I don’t think of myself as a survivor, but I guess I am.
There was no dramatic climax along the way, no Scarlett O’Hara vow against hunger and pain, no fists in the sky. There was only me, huddled under a stack of prayer quilts from friends and family, doing what any normal person would do.
Sure, there were interesting moments. I went through a time of pretending, both to my family and myself, that Stage 4 Non-Hodgkin’s lymphoma is really kind of a good thing to have. Jackie Kennedy had the same form of cancer I did, so it was kind of like I had a sudden mystical bond with Camelot—very quickly I, too, would be graceful and lovely and filled with faith in the midst of my suffering. For a while, I sweated it out under a wig that made me look like a deranged Jennifer Aniston, vainly drawing on my eyebrows and telling my two kids that everything would be all right.

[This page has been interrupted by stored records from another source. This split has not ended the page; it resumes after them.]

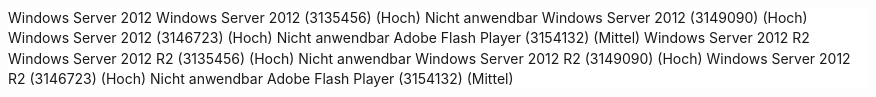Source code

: </tr>
<tr>
<td style="border:1px solid black;">
Windows Server 2012
</td>
<td style="border:1px solid black;">
Windows Server 2012  
(3135456)  
(Hoch)
</td>
<td style="border:1px solid black;">
Nicht anwendbar
</td>
<td style="border:1px solid black;">
Windows Server 2012  
(3149090)  
(Hoch)
</td>
<td style="border:1px solid black;">
Windows Server 2012  
(3146723)  
(Hoch)
</td>
<td style="border:1px solid black;">
Nicht anwendbar
</td>
<td style="border:1px solid black;">
Adobe Flash Player  
(3154132)  
(Mittel)
</td>
</tr>
<tr>
<td style="border:1px solid black;">
Windows Server 2012 R2
</td>
<td style="border:1px solid black;">
Windows Server 2012 R2  
(3135456)  
(Hoch)
</td>
<td style="border:1px solid black;">
Nicht anwendbar
</td>
<td style="border:1px solid black;">
Windows Server 2012 R2  
(3149090)  
(Hoch)
</td>
<td style="border:1px solid black;">
Windows Server 2012 R2  
(3146723)  
(Hoch)
</td>
<td style="border:1px solid black;">
Nicht anwendbar
</td>
<td style="border:1px solid black;">
Adobe Flash Player  
(3154132)  
(Mittel)
</td>
</tr>
<tr>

I told my co-workers that, too—until the day I had to acknowledge that the chemotherapy had blurred my thinking to the point where I couldn’t do my freelance writing job any more. So I went home and sat on the couch crying about my lost productivity and, quite possibly, my lost life. It wasn’t exactly heroic behavior.
Then, one particularly negative “I’m not going to make it out of this” day, I made a decision. I was going to start writing again . Not for work, but for my two young sons. If something happened to me, I wanted them to understand their heritage.
I had a stack of stories about my dad and his three brothers, who grew up in an alcoholic home during WWII. I’d start there. My book would be like Little Women , only with boys, booze, and neglect. My dad was a smart kid who did what he wanted—including tapping the neighborhood phone lines, scaling the attic roof, and even attracting the notice of the FBI. His stories showed humor in the midst of trouble. I could dig it.
So my laptop joined me on the couch, and the writing began. Page by page, I laughed, I cried, and I began to accept—and even hope. So did my family. Every day after school, there would be a new bit of prose for us to read together and connect over. We even started to find the tiny bits of humor in our own situation.
Is that unusual? I don’t think so. Lots of people write when they’re sick—in journals, in blogs. I was just lucky in that I was able to finish the book, get through the chemo, and—miracle of miracles—find a publisher willing to take on a sick person with silly hair. (Editor’s note: Stephanie’s book, Victory on the Homefront , published under the pseudonym D.S. Grier, came out this spring. Look for it on Amazon and at Barnes and Noble .)
A year later, I was ready to go back to work. Well, sort of. I had a new problem. What they never tell you about chemo is that it includes steroids and crazy hormones, which lead to weight gain. I couldn’t fit into a single one of my work outfits. More tears ensued.
So I was ready bait when a flyer came in the mail from the Leukemia and Lymphoma Society, telling me how it sponsors runners to train for races through its Team in Training program. It was a win-win: I’d raise money to advance medical knowledge about my illness, and I’d lose weight at the same time. I mailed off solicitation letters to the people on my Christmas card list and started training.
Six months later, I’d finished a half marathon and raised $11,000 for cancer research. I cried most of the way through the race (it’s hard to cry and run simultaneously, let me tell you) and lost the first 20 pounds. I can now get into at least some of my old clothes.
After the race, I got all these comments from people about how my story was so inspiring—the book, the run. But I don’t think of it like that. My book is a happy coincidence, and so is the fact that the Leukemia and Lymphoma Society people use a weight loss strategy as a way of raising money.
I did what anyone else in my circumstances would do. Probably nobody will make an Oscar-winning film about my experiences (though if they do, I hope Tina Fey gets the role). Surviving cancer doesn’t play out like a movie. It’s like a car wreck in slow motion—such slow motion you can’t actually see the action happening.
In the end, it’s really just about the slow work of getting through. But right now, that’s enough for me.